Exercise directions » In the records that follow, count each line where the string "Брижит" occurs. Provide the total and no other text.
----- Extracted records
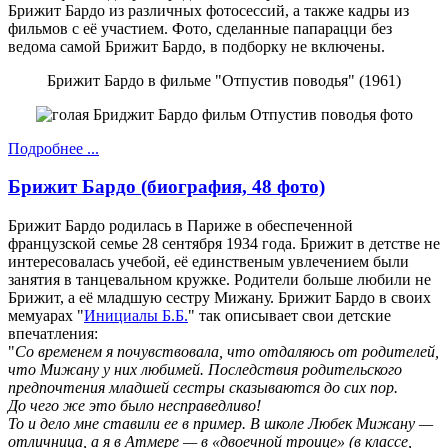
Брижит Бардо из различных фотосессий, а также кадры из
фильмов с её участием. Фото, сделанные папарацци без
ведома самой Брижит Бардо, в подборку не включены.
Брижит Бардо в фильме "Отпустив поводья" (1961)
Подробнее ...
Брижит Бардо (биография, 48 фото)
Брижит Бардо родилась в Париже в обеспеченной
французской семье 28 сентября 1934 года. Брижит в детстве не
интересовалась учебой, её единственым увлечением были
занятия в танцевальном кружке. Родители больше любили не
Брижит, а её младшую сестру Мижану. Брижит Бардо в своих
мемуарах "
Инициалы Б.Б.
" так описывает свои детские
впечатления:
"
Со временем я почувствовала, что отдаляюсь от родителей,
что Мижану у них любимей. Последствия родительского
предпочтения младшей сестры сказываются до сих пор.
До чего же это было несправедливо!
То и дело мне ставили ее в пример. В школе Любек Мижану —
отличница, а я в Атмере — в «двоечной троице» (в классе,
----------
Result » 7